Turn all of the records below into a numbered list and leave out any blank lines.

[[ Data open ]]

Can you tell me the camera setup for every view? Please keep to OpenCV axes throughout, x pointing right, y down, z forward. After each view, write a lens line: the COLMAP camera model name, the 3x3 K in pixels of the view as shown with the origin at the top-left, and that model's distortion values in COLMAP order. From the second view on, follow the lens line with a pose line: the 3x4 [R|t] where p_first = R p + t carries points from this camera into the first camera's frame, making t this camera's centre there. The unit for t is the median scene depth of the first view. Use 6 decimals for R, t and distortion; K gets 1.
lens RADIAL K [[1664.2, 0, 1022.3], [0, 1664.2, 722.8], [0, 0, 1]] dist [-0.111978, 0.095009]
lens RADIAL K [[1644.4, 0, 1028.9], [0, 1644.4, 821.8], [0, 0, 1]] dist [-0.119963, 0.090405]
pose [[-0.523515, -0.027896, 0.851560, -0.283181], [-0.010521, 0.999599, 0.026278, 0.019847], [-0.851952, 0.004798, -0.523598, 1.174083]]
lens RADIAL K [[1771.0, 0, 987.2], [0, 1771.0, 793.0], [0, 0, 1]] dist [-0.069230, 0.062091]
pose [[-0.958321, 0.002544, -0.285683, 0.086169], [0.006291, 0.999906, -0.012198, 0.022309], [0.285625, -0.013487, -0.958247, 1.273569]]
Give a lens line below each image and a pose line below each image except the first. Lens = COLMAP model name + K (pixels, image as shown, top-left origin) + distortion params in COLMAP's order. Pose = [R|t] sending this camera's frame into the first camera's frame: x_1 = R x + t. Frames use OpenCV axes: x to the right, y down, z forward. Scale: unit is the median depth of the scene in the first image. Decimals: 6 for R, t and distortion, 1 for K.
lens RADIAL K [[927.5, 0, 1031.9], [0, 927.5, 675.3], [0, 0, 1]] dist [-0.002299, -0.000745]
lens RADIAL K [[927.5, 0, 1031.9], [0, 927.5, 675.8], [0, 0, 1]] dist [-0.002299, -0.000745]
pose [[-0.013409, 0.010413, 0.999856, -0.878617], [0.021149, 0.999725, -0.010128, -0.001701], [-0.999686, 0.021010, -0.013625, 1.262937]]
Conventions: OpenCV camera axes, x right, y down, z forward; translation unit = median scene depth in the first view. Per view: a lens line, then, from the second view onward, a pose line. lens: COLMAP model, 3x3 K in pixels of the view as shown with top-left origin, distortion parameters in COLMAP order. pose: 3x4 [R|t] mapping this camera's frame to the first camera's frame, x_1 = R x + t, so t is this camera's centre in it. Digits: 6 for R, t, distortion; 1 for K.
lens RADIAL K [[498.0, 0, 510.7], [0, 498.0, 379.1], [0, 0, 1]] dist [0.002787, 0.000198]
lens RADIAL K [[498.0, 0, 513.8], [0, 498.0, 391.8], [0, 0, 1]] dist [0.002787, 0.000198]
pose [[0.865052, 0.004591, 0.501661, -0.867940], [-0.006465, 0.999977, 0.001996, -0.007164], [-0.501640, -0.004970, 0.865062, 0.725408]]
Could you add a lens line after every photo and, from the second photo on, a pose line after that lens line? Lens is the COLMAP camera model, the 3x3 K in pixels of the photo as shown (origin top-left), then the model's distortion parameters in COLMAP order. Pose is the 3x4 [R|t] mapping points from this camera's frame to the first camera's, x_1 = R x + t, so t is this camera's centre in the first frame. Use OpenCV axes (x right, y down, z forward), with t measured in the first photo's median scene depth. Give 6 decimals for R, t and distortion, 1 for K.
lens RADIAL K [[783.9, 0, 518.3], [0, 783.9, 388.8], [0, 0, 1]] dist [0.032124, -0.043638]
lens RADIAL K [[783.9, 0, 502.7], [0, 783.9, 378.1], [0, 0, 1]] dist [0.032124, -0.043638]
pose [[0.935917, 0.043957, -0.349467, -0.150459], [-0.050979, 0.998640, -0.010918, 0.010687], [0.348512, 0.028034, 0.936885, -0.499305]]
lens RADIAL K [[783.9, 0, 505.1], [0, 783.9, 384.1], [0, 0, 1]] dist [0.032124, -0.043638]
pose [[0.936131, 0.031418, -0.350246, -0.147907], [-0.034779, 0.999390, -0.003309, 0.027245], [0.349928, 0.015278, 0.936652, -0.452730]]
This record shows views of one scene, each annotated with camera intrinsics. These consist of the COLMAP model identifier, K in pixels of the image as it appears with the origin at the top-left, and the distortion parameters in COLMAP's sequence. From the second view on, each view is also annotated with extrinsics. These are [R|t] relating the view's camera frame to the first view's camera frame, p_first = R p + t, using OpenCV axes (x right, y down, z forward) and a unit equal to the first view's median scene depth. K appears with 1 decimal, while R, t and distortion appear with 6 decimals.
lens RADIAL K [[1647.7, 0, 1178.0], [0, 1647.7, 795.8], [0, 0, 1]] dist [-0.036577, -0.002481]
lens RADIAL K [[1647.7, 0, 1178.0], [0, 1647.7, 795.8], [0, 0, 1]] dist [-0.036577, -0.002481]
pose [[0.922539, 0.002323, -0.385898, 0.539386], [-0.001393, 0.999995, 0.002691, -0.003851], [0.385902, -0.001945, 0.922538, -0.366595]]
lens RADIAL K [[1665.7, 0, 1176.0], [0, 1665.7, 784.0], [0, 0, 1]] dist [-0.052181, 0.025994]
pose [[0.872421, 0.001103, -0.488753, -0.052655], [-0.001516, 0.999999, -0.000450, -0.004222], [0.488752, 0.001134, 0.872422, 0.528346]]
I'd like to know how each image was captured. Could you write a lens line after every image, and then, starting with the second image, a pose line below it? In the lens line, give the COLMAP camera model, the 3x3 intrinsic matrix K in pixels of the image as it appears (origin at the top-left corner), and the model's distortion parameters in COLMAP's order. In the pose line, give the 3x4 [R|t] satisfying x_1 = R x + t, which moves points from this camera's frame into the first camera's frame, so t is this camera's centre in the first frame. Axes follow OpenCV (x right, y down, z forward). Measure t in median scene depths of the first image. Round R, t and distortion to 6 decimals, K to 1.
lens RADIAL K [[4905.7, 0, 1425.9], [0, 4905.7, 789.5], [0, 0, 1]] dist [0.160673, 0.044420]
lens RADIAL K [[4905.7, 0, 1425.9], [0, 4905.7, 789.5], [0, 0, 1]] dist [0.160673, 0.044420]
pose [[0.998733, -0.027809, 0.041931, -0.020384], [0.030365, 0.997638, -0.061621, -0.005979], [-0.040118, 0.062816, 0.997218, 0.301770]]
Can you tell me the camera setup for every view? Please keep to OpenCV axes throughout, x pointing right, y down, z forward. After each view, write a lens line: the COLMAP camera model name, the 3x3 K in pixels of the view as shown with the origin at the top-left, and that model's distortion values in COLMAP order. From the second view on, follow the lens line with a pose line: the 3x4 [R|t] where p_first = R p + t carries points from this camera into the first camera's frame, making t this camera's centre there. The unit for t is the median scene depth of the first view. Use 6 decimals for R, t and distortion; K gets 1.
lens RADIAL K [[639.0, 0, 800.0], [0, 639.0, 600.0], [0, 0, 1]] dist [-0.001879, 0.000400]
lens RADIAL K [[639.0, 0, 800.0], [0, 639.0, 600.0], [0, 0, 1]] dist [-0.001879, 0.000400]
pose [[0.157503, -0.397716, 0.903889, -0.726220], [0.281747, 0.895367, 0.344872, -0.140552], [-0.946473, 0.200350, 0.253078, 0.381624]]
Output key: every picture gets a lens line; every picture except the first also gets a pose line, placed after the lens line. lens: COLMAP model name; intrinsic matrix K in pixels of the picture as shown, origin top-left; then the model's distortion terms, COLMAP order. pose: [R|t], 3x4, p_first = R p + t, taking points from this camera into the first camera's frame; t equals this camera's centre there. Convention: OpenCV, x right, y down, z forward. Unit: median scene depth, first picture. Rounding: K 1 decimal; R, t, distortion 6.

[[ Data closed ]]

Task output →
1. Can you tell me the camera setup for every view? Please keep to OpenCV axes throughout, x pointing right, y down, z forward. After each view, write a lens line: the COLMAP camera model name, the 3x3 K in pixels of the view as shown with the origin at the top-left, and that model's distortion values in COLMAP order. From the second view on, follow the lens line with a pose line: the 3x4 [R|t] where p_first = R p + t carries points from this camera into the first camera's frame, making t this camera's centre there. The unit for t is the median scene depth of the first view. Use 6 decimals for R, t and distortion; K gets 1.
2. lens RADIAL K [[1664.2, 0, 1022.3], [0, 1664.2, 722.8], [0, 0, 1]] dist [-0.111978, 0.095009]
3. lens RADIAL K [[1644.4, 0, 1028.9], [0, 1644.4, 821.8], [0, 0, 1]] dist [-0.119963, 0.090405]
4. pose [[-0.523515, -0.027896, 0.851560, -0.283181], [-0.010521, 0.999599, 0.026278, 0.019847], [-0.851952, 0.004798, -0.523598, 1.174083]]
5. lens RADIAL K [[1771.0, 0, 987.2], [0, 1771.0, 793.0], [0, 0, 1]] dist [-0.069230, 0.062091]
6. pose [[-0.958321, 0.002544, -0.285683, 0.086169], [0.006291, 0.999906, -0.012198, 0.022309], [0.285625, -0.013487, -0.958247, 1.273569]]
7. Give a lens line below each image and a pose line below each image except the first. Lens = COLMAP model name + K (pixels, image as shown, top-left origin) + distortion params in COLMAP's order. Pose = [R|t] sending this camera's frame into the first camera's frame: x_1 = R x + t. Frames use OpenCV axes: x to the right, y down, z forward. Scale: unit is the median depth of the scene in the first image. Decimals: 6 for R, t and distortion, 1 for K.
8. lens RADIAL K [[927.5, 0, 1031.9], [0, 927.5, 675.3], [0, 0, 1]] dist [-0.002299, -0.000745]
9. lens RADIAL K [[927.5, 0, 1031.9], [0, 927.5, 675.8], [0, 0, 1]] dist [-0.002299, -0.000745]
10. pose [[-0.013409, 0.010413, 0.999856, -0.878617], [0.021149, 0.999725, -0.010128, -0.001701], [-0.999686, 0.021010, -0.013625, 1.262937]]
11. Conventions: OpenCV camera axes, x right, y down, z forward; translation unit = median scene depth in the first view. Per view: a lens line, then, from the second view onward, a pose line. lens: COLMAP model, 3x3 K in pixels of the view as shown with top-left origin, distortion parameters in COLMAP order. pose: 3x4 [R|t] mapping this camera's frame to the first camera's frame, x_1 = R x + t, so t is this camera's centre in it. Digits: 6 for R, t, distortion; 1 for K.
12. lens RADIAL K [[498.0, 0, 510.7], [0, 498.0, 379.1], [0, 0, 1]] dist [0.002787, 0.000198]
13. lens RADIAL K [[498.0, 0, 513.8], [0, 498.0, 391.8], [0, 0, 1]] dist [0.002787, 0.000198]
14. pose [[0.865052, 0.004591, 0.501661, -0.867940], [-0.006465, 0.999977, 0.001996, -0.007164], [-0.501640, -0.004970, 0.865062, 0.725408]]
15. Could you add a lens line after every photo and, from the second photo on, a pose line after that lens line? Lens is the COLMAP camera model, the 3x3 K in pixels of the photo as shown (origin top-left), then the model's distortion parameters in COLMAP order. Pose is the 3x4 [R|t] mapping points from this camera's frame to the first camera's, x_1 = R x + t, so t is this camera's centre in the first frame. Use OpenCV axes (x right, y down, z forward), with t measured in the first photo's median scene depth. Give 6 decimals for R, t and distortion, 1 for K.
16. lens RADIAL K [[783.9, 0, 518.3], [0, 783.9, 388.8], [0, 0, 1]] dist [0.032124, -0.043638]
17. lens RADIAL K [[783.9, 0, 502.7], [0, 783.9, 378.1], [0, 0, 1]] dist [0.032124, -0.043638]
18. pose [[0.935917, 0.043957, -0.349467, -0.150459], [-0.050979, 0.998640, -0.010918, 0.010687], [0.348512, 0.028034, 0.936885, -0.499305]]
19. lens RADIAL K [[783.9, 0, 505.1], [0, 783.9, 384.1], [0, 0, 1]] dist [0.032124, -0.043638]
20. pose [[0.936131, 0.031418, -0.350246, -0.147907], [-0.034779, 0.999390, -0.003309, 0.027245], [0.349928, 0.015278, 0.936652, -0.452730]]
21. This record shows views of one scene, each annotated with camera intrinsics. These consist of the COLMAP model identifier, K in pixels of the image as it appears with the origin at the top-left, and the distortion parameters in COLMAP's sequence. From the second view on, each view is also annotated with extrinsics. These are [R|t] relating the view's camera frame to the first view's camera frame, p_first = R p + t, using OpenCV axes (x right, y down, z forward) and a unit equal to the first view's median scene depth. K appears with 1 decimal, while R, t and distortion appear with 6 decimals.
22. lens RADIAL K [[1647.7, 0, 1178.0], [0, 1647.7, 795.8], [0, 0, 1]] dist [-0.036577, -0.002481]
23. lens RADIAL K [[1647.7, 0, 1178.0], [0, 1647.7, 795.8], [0, 0, 1]] dist [-0.036577, -0.002481]
24. pose [[0.922539, 0.002323, -0.385898, 0.539386], [-0.001393, 0.999995, 0.002691, -0.003851], [0.385902, -0.001945, 0.922538, -0.366595]]
25. lens RADIAL K [[1665.7, 0, 1176.0], [0, 1665.7, 784.0], [0, 0, 1]] dist [-0.052181, 0.025994]
26. pose [[0.872421, 0.001103, -0.488753, -0.052655], [-0.001516, 0.999999, -0.000450, -0.004222], [0.488752, 0.001134, 0.872422, 0.528346]]
27. I'd like to know how each image was captured. Could you write a lens line after every image, and then, starting with the second image, a pose line below it? In the lens line, give the COLMAP camera model, the 3x3 intrinsic matrix K in pixels of the image as it appears (origin at the top-left corner), and the model's distortion parameters in COLMAP's order. In the pose line, give the 3x4 [R|t] satisfying x_1 = R x + t, which moves points from this camera's frame into the first camera's frame, so t is this camera's centre in the first frame. Axes follow OpenCV (x right, y down, z forward). Measure t in median scene depths of the first image. Round R, t and distortion to 6 decimals, K to 1.
28. lens RADIAL K [[4905.7, 0, 1425.9], [0, 4905.7, 789.5], [0, 0, 1]] dist [0.160673, 0.044420]
29. lens RADIAL K [[4905.7, 0, 1425.9], [0, 4905.7, 789.5], [0, 0, 1]] dist [0.160673, 0.044420]
30. pose [[0.998733, -0.027809, 0.041931, -0.020384], [0.030365, 0.997638, -0.061621, -0.005979], [-0.040118, 0.062816, 0.997218, 0.301770]]
31. Can you tell me the camera setup for every view? Please keep to OpenCV axes throughout, x pointing right, y down, z forward. After each view, write a lens line: the COLMAP camera model name, the 3x3 K in pixels of the view as shown with the origin at the top-left, and that model's distortion values in COLMAP order. From the second view on, follow the lens line with a pose line: the 3x4 [R|t] where p_first = R p + t carries points from this camera into the first camera's frame, making t this camera's centre there. The unit for t is the median scene depth of the first view. Use 6 decimals for R, t and distortion; K gets 1.
32. lens RADIAL K [[639.0, 0, 800.0], [0, 639.0, 600.0], [0, 0, 1]] dist [-0.001879, 0.000400]
33. lens RADIAL K [[639.0, 0, 800.0], [0, 639.0, 600.0], [0, 0, 1]] dist [-0.001879, 0.000400]
34. pose [[0.157503, -0.397716, 0.903889, -0.726220], [0.281747, 0.895367, 0.344872, -0.140552], [-0.946473, 0.200350, 0.253078, 0.381624]]
35. Output key: every picture gets a lens line; every picture except the first also gets a pose line, placed after the lens line. lens: COLMAP model name; intrinsic matrix K in pixels of the picture as shown, origin top-left; then the model's distortion terms, COLMAP order. pose: [R|t], 3x4, p_first = R p + t, taking points from this camera into the first camera's frame; t equals this camera's centre there. Convention: OpenCV, x right, y down, z forward. Unit: median scene depth, first picture. Rounding: K 1 decimal; R, t, distortion 6.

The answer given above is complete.